++++ Supplied information ++++

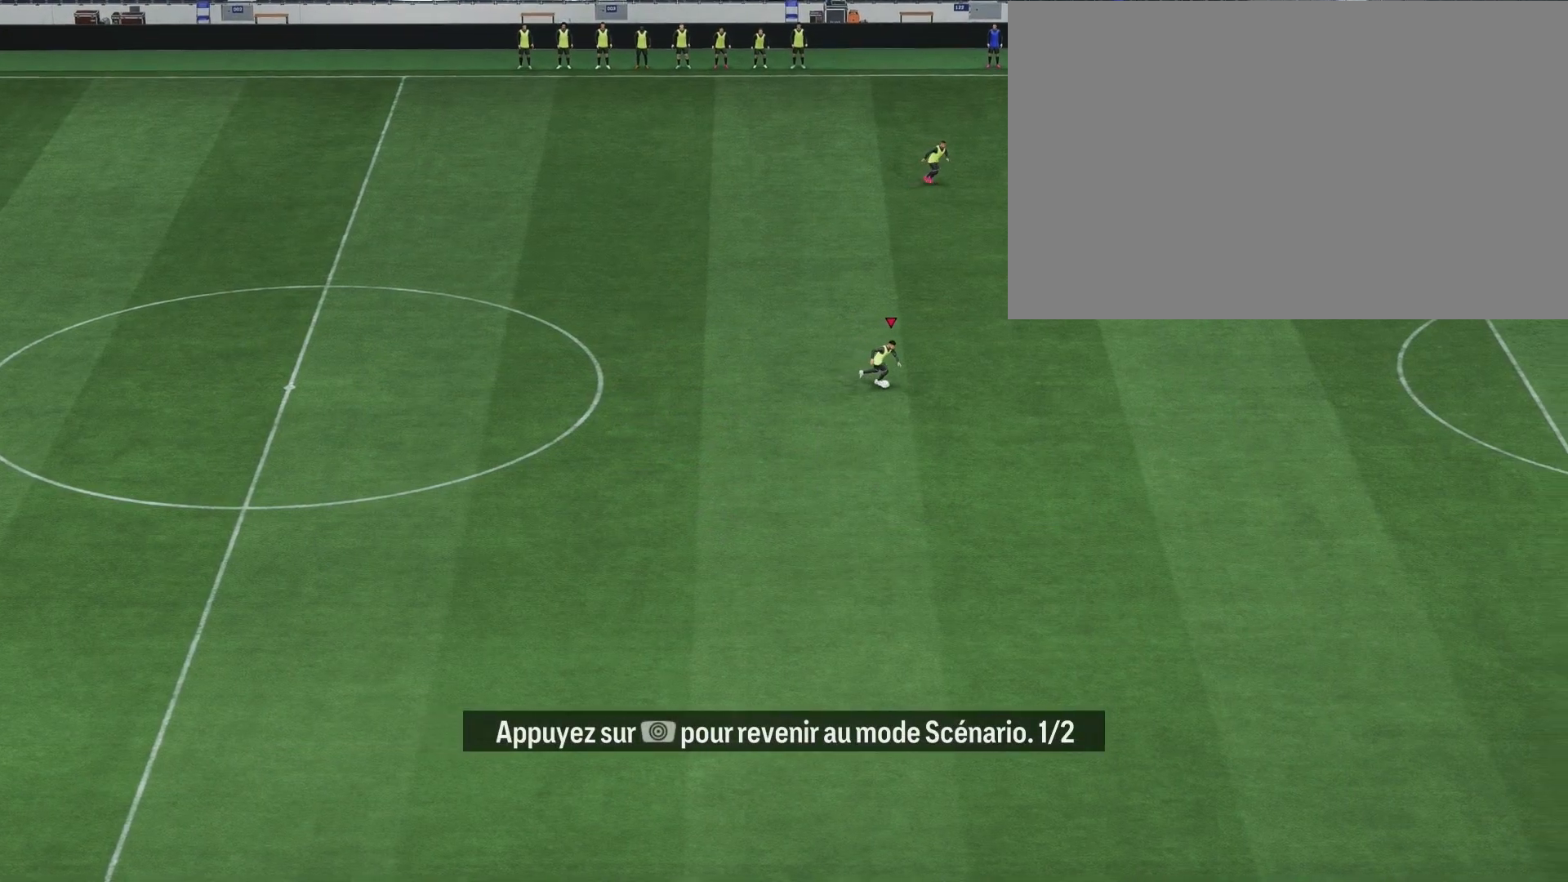
{"buttons": [], "left_stick": "right", "right_stick": "center", "events": [[67, "right_stick", "right"], [200, "right_stick", "center"], [367, "left_stick", "right"]]}
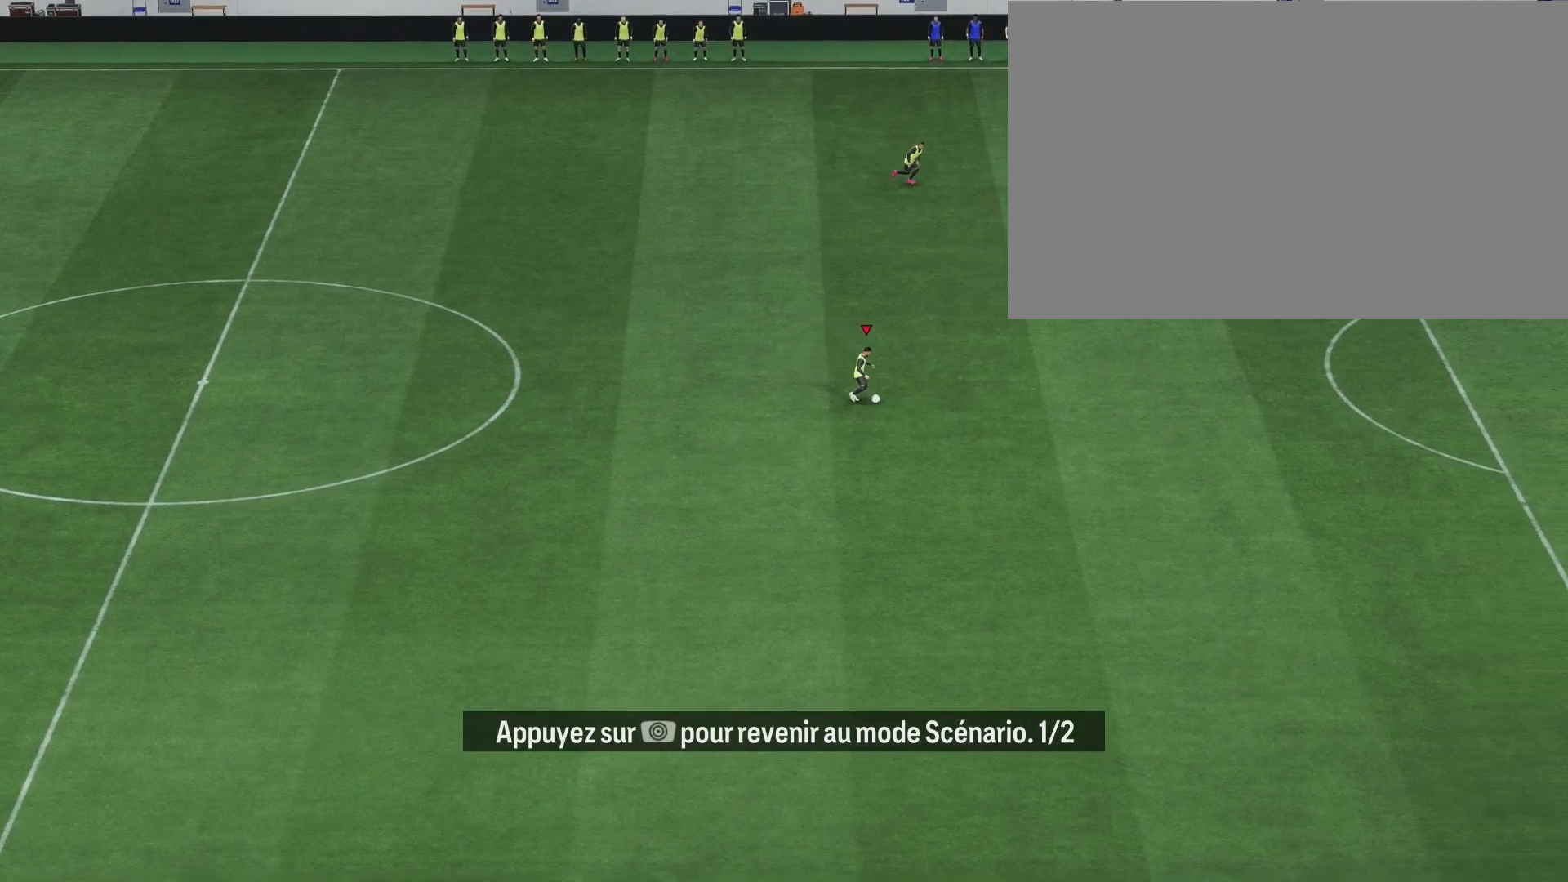
{"buttons": ["R2"], "left_stick": "right", "right_stick": "center", "events": [[100, "R2", "down"]]}
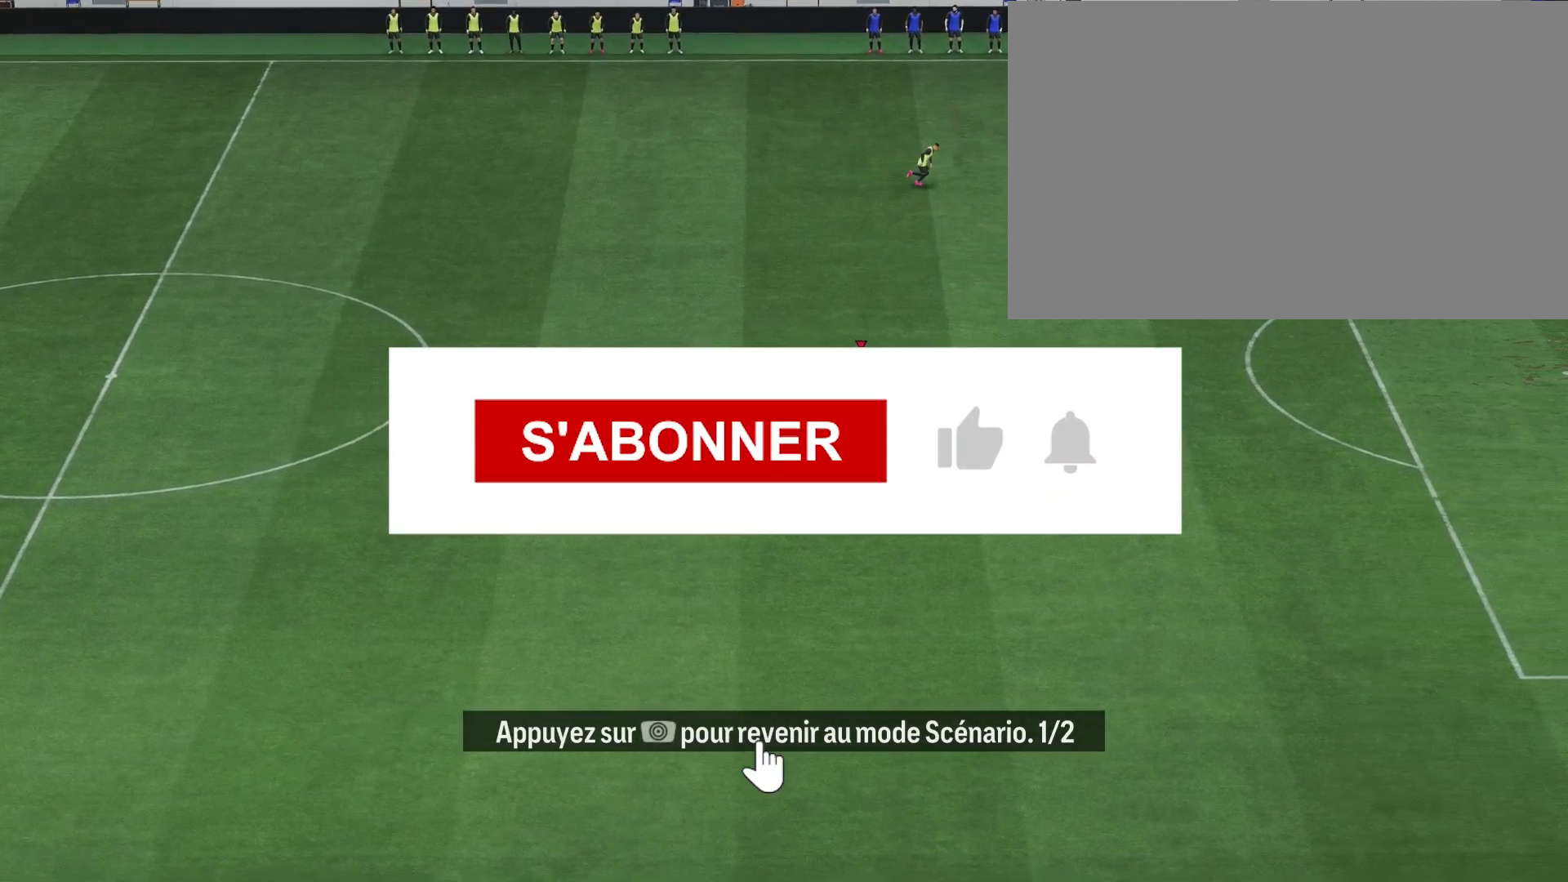
{"buttons": [], "left_stick": "center", "right_stick": "left", "events": [[167, "R2", "up"], [383, "left_stick", "center"], [417, "right_stick", "left"]]}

++++

◆ **Instructions for the task**
Where a picture appears in the data, omit it; restate the rest word for word.

◆ **Answer to this problem**
{"buttons": [], "left_stick": "right", "right_stick": "center", "events": [[67, "right_stick", "right"], [200, "right_stick", "center"], [367, "left_stick", "right"]]}
{"buttons": ["R2"], "left_stick": "right", "right_stick": "center", "events": [[100, "R2", "down"]]}
{"buttons": [], "left_stick": "center", "right_stick": "left", "events": [[167, "R2", "up"], [383, "left_stick", "center"], [417, "right_stick", "left"]]}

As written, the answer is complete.